Why Bigger Isn’t Better When It Comes to Social Security

COMMENTARY Social Security

Why Bigger Isn’t Better When It Comes to Social Security

Jun 28, 2019 3 min read
COMMENTARY BY
Rachel Greszler

Senior Research Fellow, Roe Institute

Rachel researches and analyzes taxes, Social Security, disability insurance, and pensions to promote economic growth.
Congress can curb the program's future growth and focus on its original purpose: protecting seniors from living in poverty. Tetra Images/Getty Images

Key Takeaways

As things stand now, if you're 52 or younger, Social Security will be able to pay only about 75% of scheduled benefits when you retire.

Should policymakers make Social Security bigger or smaller?

We found that all Americans, regardless of income level, would be better off with a smaller, better-targeted Social Security system.

As things stand now, if you're 52 or younger, Social Security will be able to pay only about 75% of scheduled benefits when you retire. Even a good portion of people already retired could experience significant benefit cuts in 15 years if the program runs out of funds as projected.

No one wants to see 25% across-the-board benefit cuts, so what should be done?

Should policymakers make Social Security bigger or smaller?

Well, that depends on what will be better for workers and their families.

Economist Drew Gonshorowski and I recently examined whether Americans would be better off paying more in taxes and receiving more from Social Security, or keeping more of their money in the first place.

We found that all Americans, regardless of income level, would be better off with a smaller, better-targeted Social Security system.

That's unfortunate news for members of the House of Representatives who are poised to pass the Social Security 2100 Act within the next month or so. Their bill takes the opposite tack, trying to make Social Security solvent by imposing super-sized tax increases.

SS 2100 isn't content with raising taxes just enough to prevent future benefit cuts, much less consider actually reducing payments to for higher-income retiree who don't really need "safety net" benefits. Instead, the bill "goes big" – hiking taxes high enough to raise benefits for current and future Social Security recipients.
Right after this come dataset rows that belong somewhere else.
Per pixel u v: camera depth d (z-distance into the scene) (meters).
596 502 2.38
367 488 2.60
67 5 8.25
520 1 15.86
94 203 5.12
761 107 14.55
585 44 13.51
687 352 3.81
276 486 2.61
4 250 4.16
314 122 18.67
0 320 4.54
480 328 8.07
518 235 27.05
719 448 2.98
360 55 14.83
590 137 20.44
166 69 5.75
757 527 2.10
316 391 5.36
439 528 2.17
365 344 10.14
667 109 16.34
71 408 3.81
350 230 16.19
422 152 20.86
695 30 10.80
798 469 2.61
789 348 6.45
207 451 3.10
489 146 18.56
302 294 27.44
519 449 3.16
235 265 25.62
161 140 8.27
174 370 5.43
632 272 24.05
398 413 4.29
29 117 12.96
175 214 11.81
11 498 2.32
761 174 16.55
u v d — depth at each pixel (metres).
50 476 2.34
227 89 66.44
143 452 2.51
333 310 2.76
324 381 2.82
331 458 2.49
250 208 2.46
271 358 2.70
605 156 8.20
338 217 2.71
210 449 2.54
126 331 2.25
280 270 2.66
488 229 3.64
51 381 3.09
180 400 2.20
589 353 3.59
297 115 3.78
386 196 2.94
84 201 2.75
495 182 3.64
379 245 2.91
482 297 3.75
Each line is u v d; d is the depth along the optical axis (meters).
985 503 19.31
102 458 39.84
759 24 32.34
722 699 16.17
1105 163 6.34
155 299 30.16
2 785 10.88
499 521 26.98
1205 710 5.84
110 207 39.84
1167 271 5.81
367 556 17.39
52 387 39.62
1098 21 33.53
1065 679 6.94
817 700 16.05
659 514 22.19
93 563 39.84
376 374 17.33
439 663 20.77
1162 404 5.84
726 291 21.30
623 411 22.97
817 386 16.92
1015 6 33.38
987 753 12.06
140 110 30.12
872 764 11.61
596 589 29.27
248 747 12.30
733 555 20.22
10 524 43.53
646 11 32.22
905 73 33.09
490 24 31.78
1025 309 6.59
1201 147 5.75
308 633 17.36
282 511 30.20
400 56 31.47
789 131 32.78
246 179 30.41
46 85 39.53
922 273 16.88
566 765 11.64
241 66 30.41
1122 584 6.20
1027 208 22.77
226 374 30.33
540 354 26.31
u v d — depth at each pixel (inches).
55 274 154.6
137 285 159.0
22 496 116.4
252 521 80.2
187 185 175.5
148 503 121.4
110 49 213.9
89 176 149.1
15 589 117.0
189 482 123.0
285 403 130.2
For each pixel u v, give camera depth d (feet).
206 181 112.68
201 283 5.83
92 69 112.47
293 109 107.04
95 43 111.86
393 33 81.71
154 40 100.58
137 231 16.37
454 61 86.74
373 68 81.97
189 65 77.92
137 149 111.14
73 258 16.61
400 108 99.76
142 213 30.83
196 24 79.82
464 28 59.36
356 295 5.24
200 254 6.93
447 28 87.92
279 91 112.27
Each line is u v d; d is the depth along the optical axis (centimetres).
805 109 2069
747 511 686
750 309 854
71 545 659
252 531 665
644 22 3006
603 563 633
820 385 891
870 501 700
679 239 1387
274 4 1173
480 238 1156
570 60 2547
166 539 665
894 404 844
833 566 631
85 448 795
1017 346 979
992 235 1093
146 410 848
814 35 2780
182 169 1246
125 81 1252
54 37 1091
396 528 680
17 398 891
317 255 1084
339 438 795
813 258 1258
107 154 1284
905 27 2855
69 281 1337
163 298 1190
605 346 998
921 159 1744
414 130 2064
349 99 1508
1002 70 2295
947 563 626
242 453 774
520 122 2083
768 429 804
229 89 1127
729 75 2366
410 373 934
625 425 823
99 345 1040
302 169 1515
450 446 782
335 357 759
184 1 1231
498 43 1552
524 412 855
Were the bill to pass, the Social Security tax rate would rise incrementally, starting next year. By 2043, it would be nearly 20% higher than today's 12.4% rate.

At that point, people making $50,000 a year would be paying $1,200 more per year than they pay today. With a 14.8% tax, their annual Social Security tax bill would be $7,400 – about as much as the average household spends each year on food.

Perhaps the most curious aspect of the Social Security 2100 Act is that it would increase benefits the most for wealthy Americans. A worker earning an average of $30,000 a year would receive $333 more in Social Security benefits while millionaires would get $12,333 more per year.

That's hardly in line with the purpose of a social safety net program.

The irony is that while benefits would increase for everyone under the Social Security 2100 Act, those increases are less than beneficiaries would have gained if lawmakers had just let them invest, on their own, the money the act forced them to fork over in additional Social Security taxes.

That's because, despite what politicians say, Social Security is not a personal savings program. It's a generational transfer program. Every dollar of workers' payroll taxes goes immediately to current retirees. Workers are deprived of the opportunity to invest that money and earn a positive return over time.

As our analysis shows, workers of all income levels would be better off keeping their own money than paying higher taxes and receiving higher Social Security benefits.

If young Americans were to keep and save the money that this new bill would take from them in taxes, the typical low-income earner would have $14,778 more in retirement; middle-income earners would have $37,601 more; and high-income earners would have $99,311 more.

That's at the individual level. The societal impact is even more profound.

Researchers at the University of Pennsylvania's Wharton School of Business looked at both the Social Security 2100 Act and a smaller, more targeted Social Security program – one with a more reasonable retirement age, more accurate inflation adjustment, and smaller benefits for middle- and upper-income earners.. They found that the economy would be 7.3% larger with a smaller Social Security program.

How is that so? As former Social Security Principal Deputy Commissioner Andrew Biggs explains: "The logic is straightforward: when taxes go up people work less; when Social Security benefits go up, people save less. If people work less and save less, the economy grows more slowly."

Slower growth compounds over time, bringing down family incomes. By 2043, the Penn Wharton analysis estimates, gross domestic product would be $1.6 trillion lower – an annual difference of $12,500 per household – if lawmakers "grow" Social Security as outlined in the Social Security 2100 Act rather than make it smaller and better-targeted.

While there is no way to undo Social Security's past excesses, Congress can curb the program's future growth and focus on its original purpose: protecting seniors from living in poverty. If lawmakers took this approach, the Social Security tax rate could decline to about 10% instead of rising to nearly 15%.

That would leave the average American worker with about $2,400 more in spendable income each year. That's $2,400 they can use however they want, based on what they know is best for their families.